African Canvas: The Art of West African Women by Margaret Courtney-Clarke (Author), Maya Angelou (Foreword)

African Canvas: The Art of West African Women by Margaret Courtney-Clarke (Author), Maya Angelou (Foreword)

$28.00
Hardcover, 204 pages.

Photojournalist Courtney-Clarke, whose book Ndebele captured the painted wall art of South Africa, brings the same inquiring spirit to this depiction of her three-year trek from Nigeria to Senegal. Surviving sandstorms, locusts and malaria, she documents the bold geometric and symbolic wall paintings made by women in remote West African villages. These women transform objects from their daily world--a fish net, a cooking pot, a weaving, a calabash--into rippling patterns laden with cosmic significance. Made with natural pigments from plants or clay, these pictures often perish in the rainy season. Creeping urbanization is also taking its toll on the villages, whose mud compounds, houses, clothing, body painting and pottery Courtney-Clarke documents as well. This strong, moving photoessay is equally valuable as an investigation of a dwindling way of life and as a permanent record of a seldom-seen vernacular art form. Copyright 1990 Reed Business Information, Inc.

A beautiful pictorial survey of many of the traditions of architectural decoration created by women in various regions of West Africa. Courtney-Clarke, a journalist-photographer who previously wrote the similar Ndebele: The Art of an African Tribe ( LJ 8/86), provides an introduction consisting of commentary on the problems of locating and photographing the murals and their artists, as well as a brief discussion preceding each group of photos. As a record of an ephemeral art that is being abandoned in many areas, this book is strongly recommended for public and academic libraries. - Eugene C. Burt, Seattle Copyright 1990 Reed Business Information, Inc.

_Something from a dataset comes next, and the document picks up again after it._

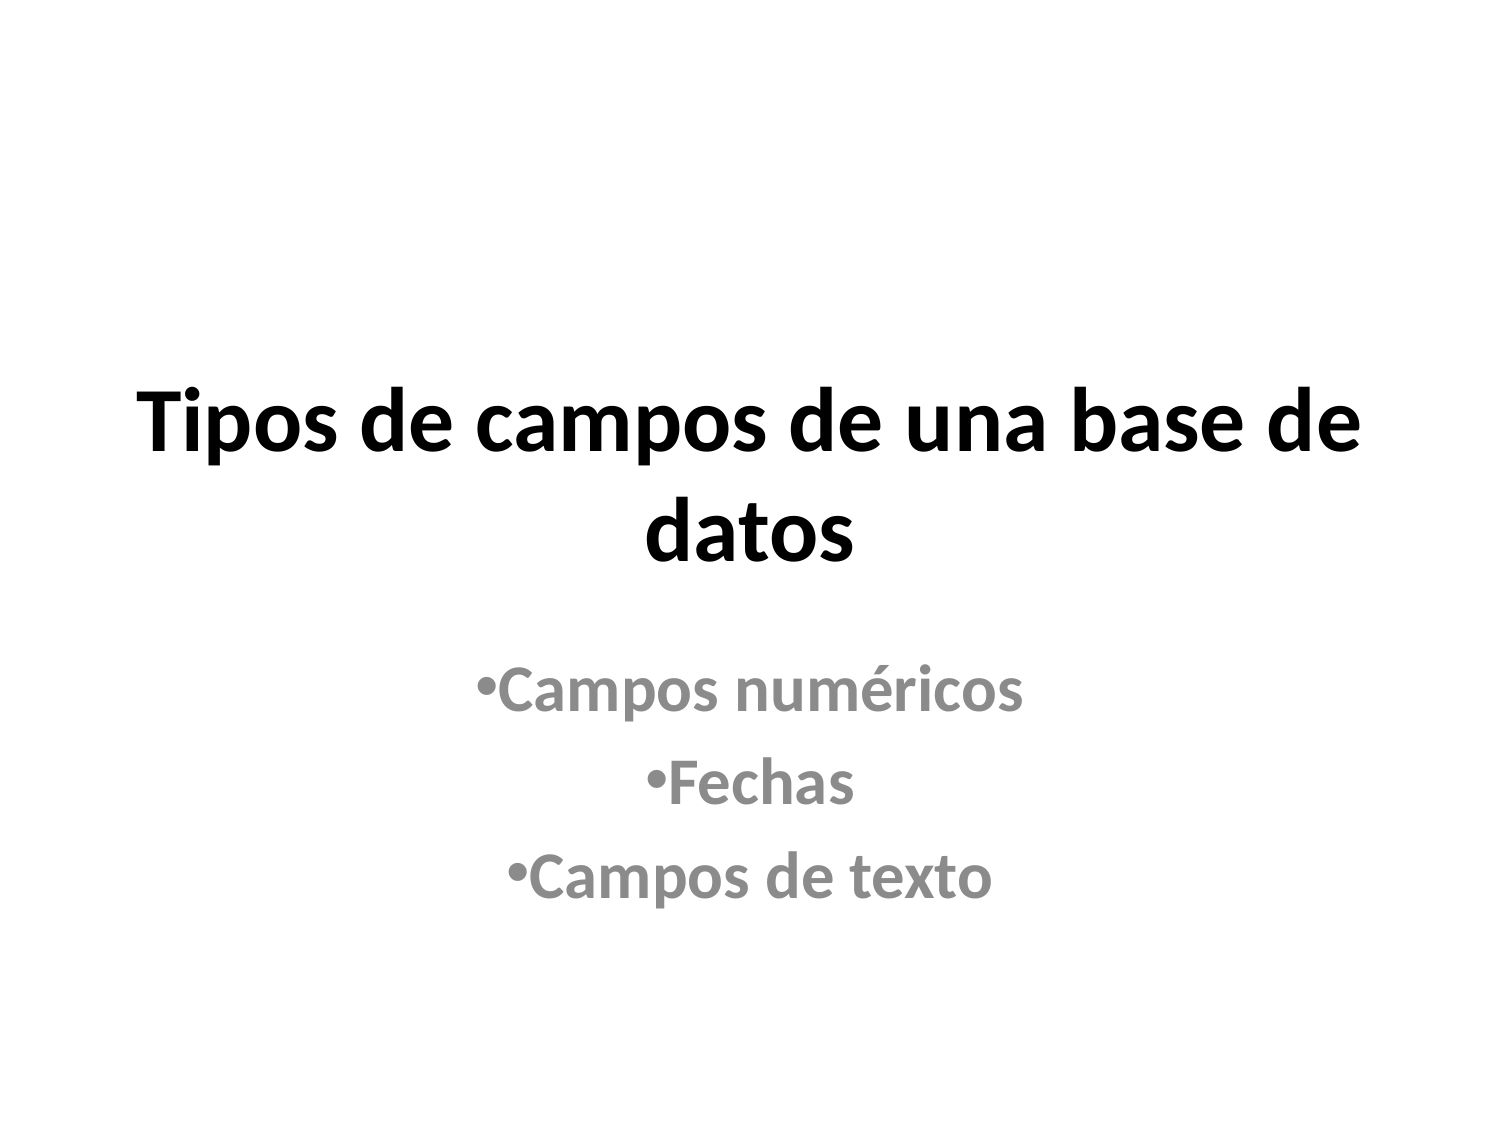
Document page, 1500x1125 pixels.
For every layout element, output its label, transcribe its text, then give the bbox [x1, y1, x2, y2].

subtitle Campos numéricos Fechas Campos de texto [225, 637, 1275, 925]
title Tipos de campos de una base de datos [112, 349, 1388, 591]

My objective in this work is to document an extraordinary art form - vernacular art and architecture in West Africa - that is not transportable and therefore not seen in museums around the world. It is an attempt to capture the unseen Africa, a glimpse into the homes and into the spirit of very proud and dignified peoples. In much the same way as I photographed the art of Ndebele women, I have drawn on my personal affinity for the art itself, for methods, design and form, rather than the socio-anthropological or political realities of a people or continent in dilemma. These images portray a unique tradition of Africa, a celebration of an indigenous rural culture in which the women are the artists and the home her canvas.